Stored dataset items:
────────────────────

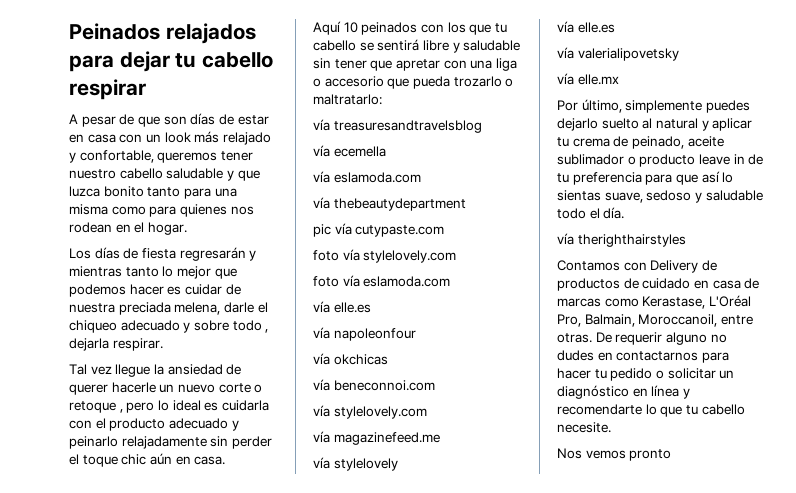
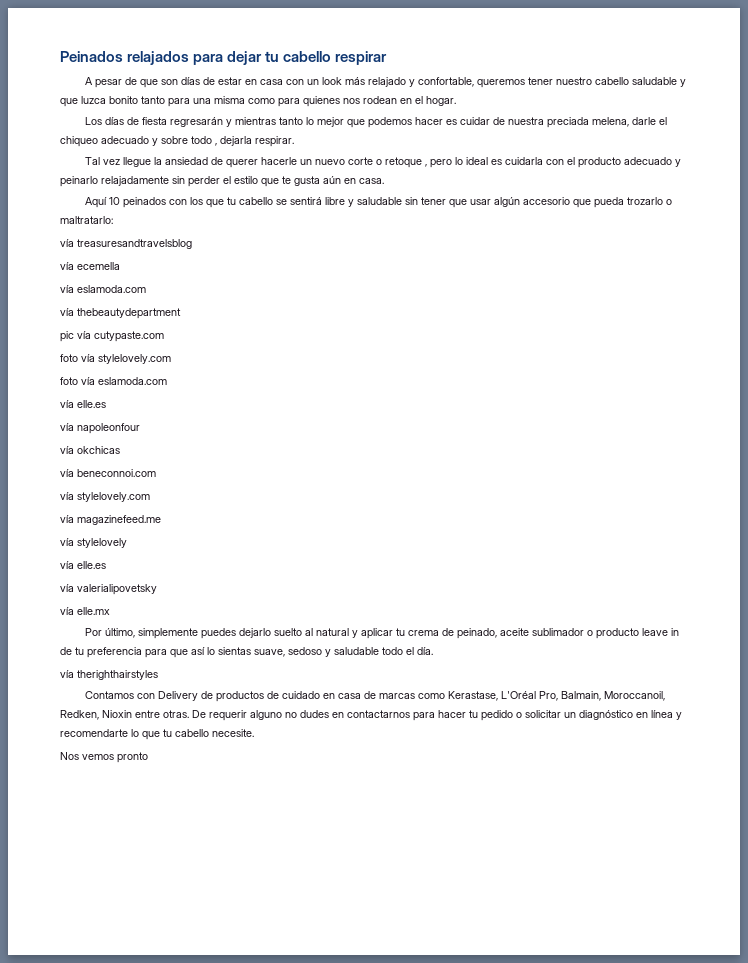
[82,454,147,467] toque chic -> [234,176,320,187] estilo que te gusta
[395,58,517,71] [313,78,321,87] apretar con una liga o -> [470,197,521,207] usar algún
(718, 320) none -> [60,710,132,720] Redken, Nioxin

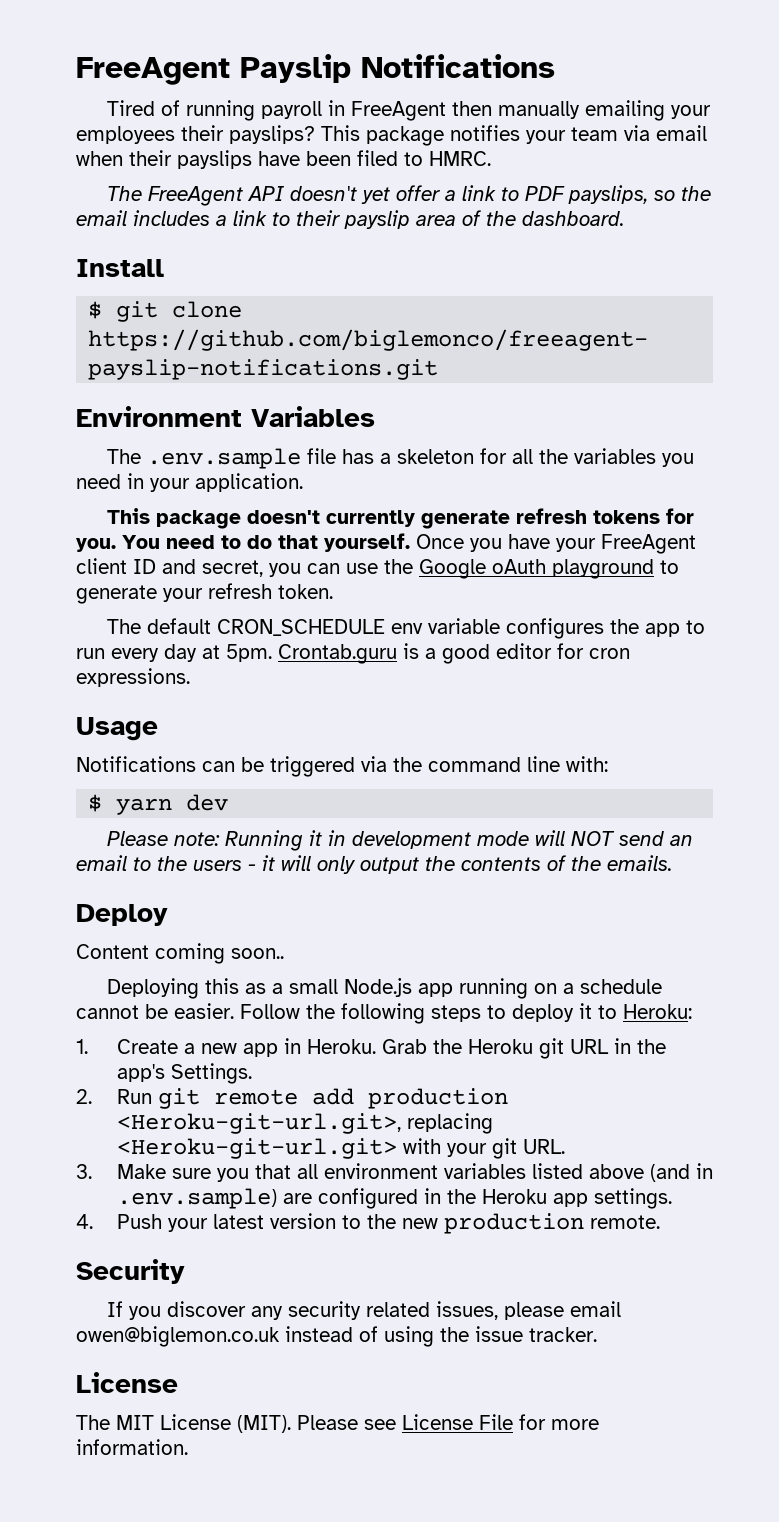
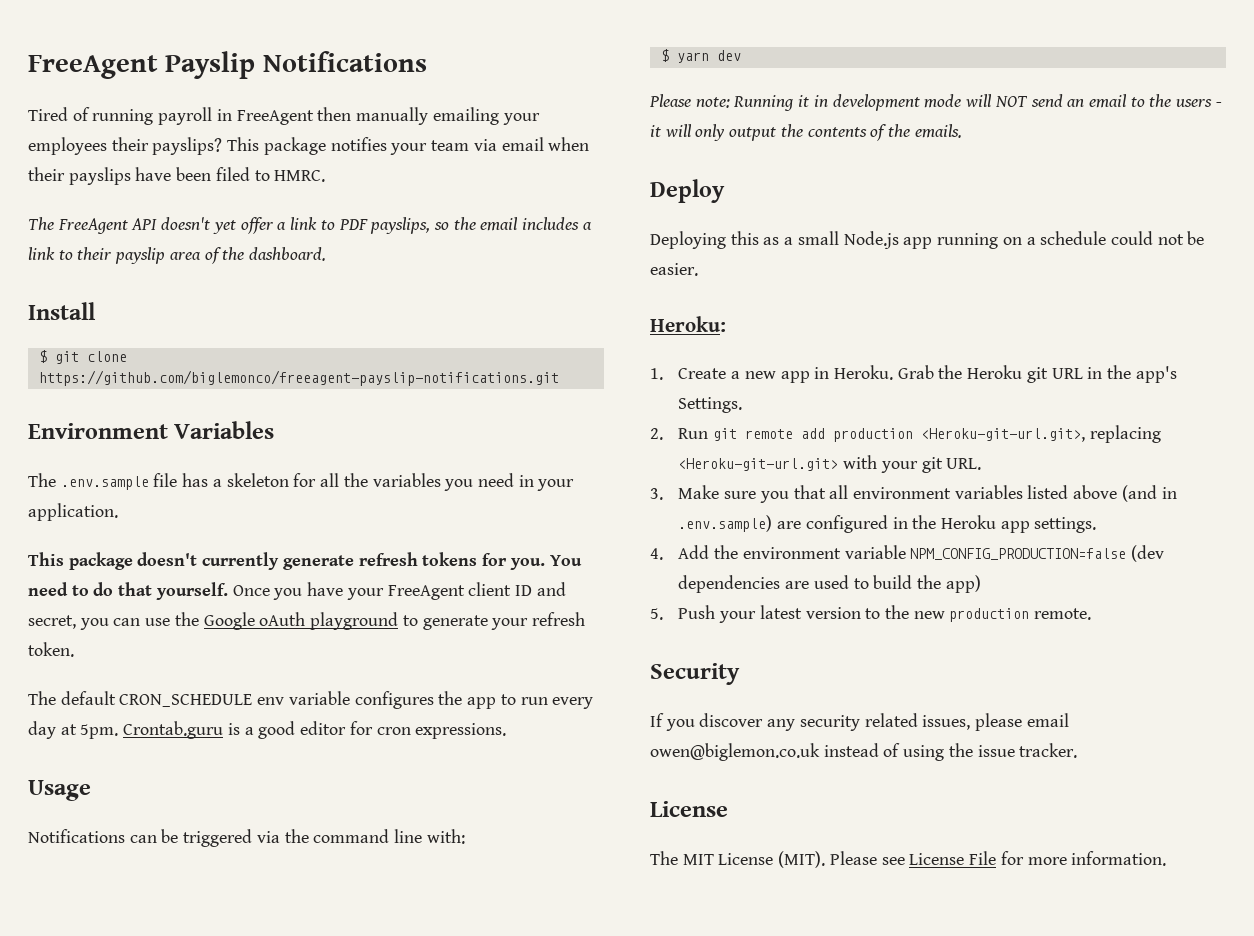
[76,943,284,964] // Content coming soon.. -> (725, 191) none
[76,1005,139,1019] cannot -> [1110,231,1184,245] could not
[240,1003,617,1024] Follow the following steps to deploy it to -> (698, 269) //
(93, 1221) none -> [678,545,1165,562] [678,575,981,593] [650,608,663,620] Add the environment variable NPM_CONFIG_PRODUCTION=false (dev dependencies are used to build the app) // 5.

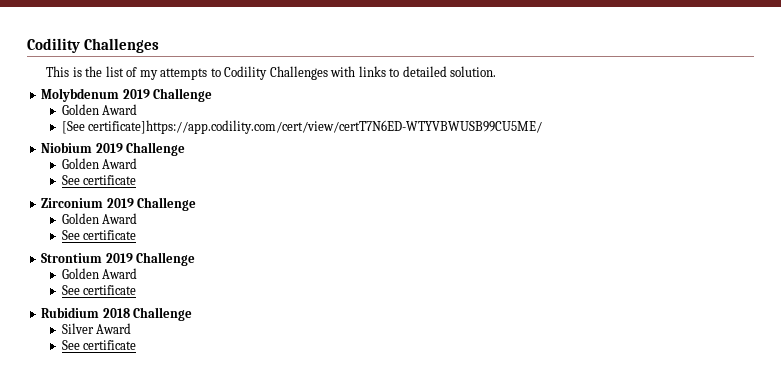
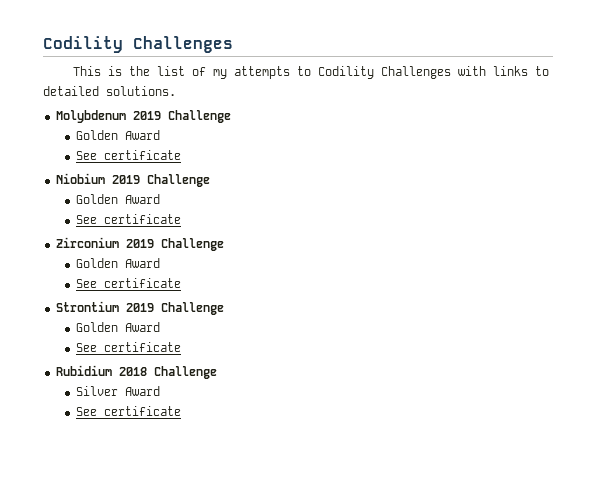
[450,66,497,77] solution. -> [106,86,176,96] solutions.
[61,120,543,134] [See certificate]https://app.codility.com/cert/view/certT7N6ED-WTYVBWUSB99CU5ME/ -> [75,150,181,160] See certificate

────────────────────

Action item -> Across the records above, show each line containing the word "none".

Result of this task ->
(718, 320) none -> [60,710,132,720] Redken, Nioxin
[76,943,284,964] // Content coming soon.. -> (725, 191) none
(93, 1221) none -> [678,545,1165,562] [678,575,981,593] [650,608,663,620] Add the environment variable NPM_CONFIG_PRODUCTION=false (dev dependencies are used to build the app) // 5.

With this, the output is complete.